Publication year - 1993
Publication title -
journal of bone and mineral research
Language(s) - English
Resource type - Journals
SCImago Journal Rank - 1.882
H-Index - 241
eISSN - 1523-4681
pISSN - 0884-0431
DOI - 10.1002/jbmr.5650080111
Subject(s) - osteitis fibrosa cystica , medicine , pseudohypoparathyroidism , parathyroid hormone , osteoblast , osteitis , endocrinology , bone resorption , bone disease , pathology , primary hyperparathyroidism , surgery , osteoporosis , osteomyelitis , biology , calcium , biochemistry , in vitro
A young girl had tibial osteotomies at age 14 for genu valgum and then had recurrent tibia) cysts over a number of years. Hypocalcemia and hyperphosphatemia were first noted at age 21. The diagnosis of pseudohypoparathyroidism was made at age 28, when elevated plasma PTH was detected. Clinical and biochemical features, including a PTH response test and assay of RBC G s , established the diagnosis of pseudohypoparathyroidism type lb. Failure to suppress plasma PTH with vitamin D therapy led to an exacerbation of her cystic bone disease; there were widespread lytic lesions radiologically, most of which took up [ 99m Tc]diphosphonate on bone scan. Microradioscopy revealed evidence of resorption of phalangeal tufts. Bone biopsy showed osteitis fibrosa cystica. During an orthopedic procedure, trabecular bone fragments were taken from her right humerus, and bone‐derived cells cultured using an explant technique.

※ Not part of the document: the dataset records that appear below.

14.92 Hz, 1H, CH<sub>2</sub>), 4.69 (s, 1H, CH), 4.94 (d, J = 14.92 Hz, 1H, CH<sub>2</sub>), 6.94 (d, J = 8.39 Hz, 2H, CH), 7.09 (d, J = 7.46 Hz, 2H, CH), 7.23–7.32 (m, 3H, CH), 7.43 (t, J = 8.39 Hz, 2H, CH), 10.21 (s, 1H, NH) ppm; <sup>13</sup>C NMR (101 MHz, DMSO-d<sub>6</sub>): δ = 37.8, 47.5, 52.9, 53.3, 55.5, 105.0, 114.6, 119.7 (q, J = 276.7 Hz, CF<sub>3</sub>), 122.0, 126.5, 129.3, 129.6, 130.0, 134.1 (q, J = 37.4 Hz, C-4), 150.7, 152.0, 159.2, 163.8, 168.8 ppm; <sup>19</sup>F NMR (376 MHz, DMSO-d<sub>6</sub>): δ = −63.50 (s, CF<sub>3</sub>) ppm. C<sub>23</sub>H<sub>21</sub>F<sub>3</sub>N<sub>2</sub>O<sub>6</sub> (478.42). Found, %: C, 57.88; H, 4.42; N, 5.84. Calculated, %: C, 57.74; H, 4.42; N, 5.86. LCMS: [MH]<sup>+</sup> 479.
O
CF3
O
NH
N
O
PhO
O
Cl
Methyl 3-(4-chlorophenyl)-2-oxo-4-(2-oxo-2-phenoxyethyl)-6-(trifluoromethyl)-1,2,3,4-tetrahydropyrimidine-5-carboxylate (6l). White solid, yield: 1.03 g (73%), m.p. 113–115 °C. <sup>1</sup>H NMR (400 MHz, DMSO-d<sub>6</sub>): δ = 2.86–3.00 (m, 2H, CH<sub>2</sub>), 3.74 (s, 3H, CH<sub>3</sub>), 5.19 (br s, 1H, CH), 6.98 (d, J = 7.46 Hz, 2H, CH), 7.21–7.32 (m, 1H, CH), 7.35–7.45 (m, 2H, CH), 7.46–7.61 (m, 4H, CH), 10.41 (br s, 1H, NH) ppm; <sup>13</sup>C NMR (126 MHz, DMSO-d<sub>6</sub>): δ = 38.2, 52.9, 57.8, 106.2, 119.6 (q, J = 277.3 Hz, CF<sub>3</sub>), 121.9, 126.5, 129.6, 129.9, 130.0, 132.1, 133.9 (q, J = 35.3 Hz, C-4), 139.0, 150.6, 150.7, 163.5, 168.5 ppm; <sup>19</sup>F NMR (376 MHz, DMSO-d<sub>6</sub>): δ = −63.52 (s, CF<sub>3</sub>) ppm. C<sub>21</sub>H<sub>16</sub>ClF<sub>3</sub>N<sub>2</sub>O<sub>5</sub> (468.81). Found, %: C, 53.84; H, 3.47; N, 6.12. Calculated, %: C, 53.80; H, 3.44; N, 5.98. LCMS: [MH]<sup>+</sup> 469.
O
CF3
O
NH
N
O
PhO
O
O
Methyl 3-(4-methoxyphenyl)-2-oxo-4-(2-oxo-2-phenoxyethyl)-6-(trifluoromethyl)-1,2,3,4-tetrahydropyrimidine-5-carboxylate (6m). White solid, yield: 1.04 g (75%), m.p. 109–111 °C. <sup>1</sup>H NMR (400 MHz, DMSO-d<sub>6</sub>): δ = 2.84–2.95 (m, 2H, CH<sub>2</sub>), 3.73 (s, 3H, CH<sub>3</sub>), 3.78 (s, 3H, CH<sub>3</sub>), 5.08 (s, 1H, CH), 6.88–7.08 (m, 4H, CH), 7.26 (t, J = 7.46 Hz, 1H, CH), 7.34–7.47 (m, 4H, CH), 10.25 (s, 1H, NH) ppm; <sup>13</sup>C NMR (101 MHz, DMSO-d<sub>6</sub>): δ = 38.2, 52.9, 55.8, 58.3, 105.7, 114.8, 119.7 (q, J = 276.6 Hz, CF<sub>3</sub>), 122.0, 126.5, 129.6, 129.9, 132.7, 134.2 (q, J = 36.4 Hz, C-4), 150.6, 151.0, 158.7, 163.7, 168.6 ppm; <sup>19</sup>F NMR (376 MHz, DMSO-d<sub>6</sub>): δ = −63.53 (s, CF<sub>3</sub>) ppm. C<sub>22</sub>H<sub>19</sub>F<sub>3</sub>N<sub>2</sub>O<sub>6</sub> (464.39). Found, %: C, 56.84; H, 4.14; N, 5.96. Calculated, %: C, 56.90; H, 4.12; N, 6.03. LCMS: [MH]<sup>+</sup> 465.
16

The cultured cells were osteoblast‐like in morphology, fully responsive to PTH, cholera toxin, forskolin, and PGE 1 in vitro, and had an alkaline phosphatase and osteocalcin response to 1,25‐dihydroxyvitamin D 3 [1,25‐(OH) 2 D 3 ]. Following this examination of skeletal responsiveness, attempts were made to suppress the elevated plasma PTH levels and symptomatic bone disease by optimizing therapy with oral 1,25‐(OH) 2 D 3 . When bone pain associated with the cystic bone disease failed to resolve, the patient underwent total parathyroidectomy, following which the bone pain gradually resolved. This is the first direct demonstration of PTH responsiveness in cultured bone cells in the syndrome of pseudohypoparathyroidism with osteitis fibrosa cystica.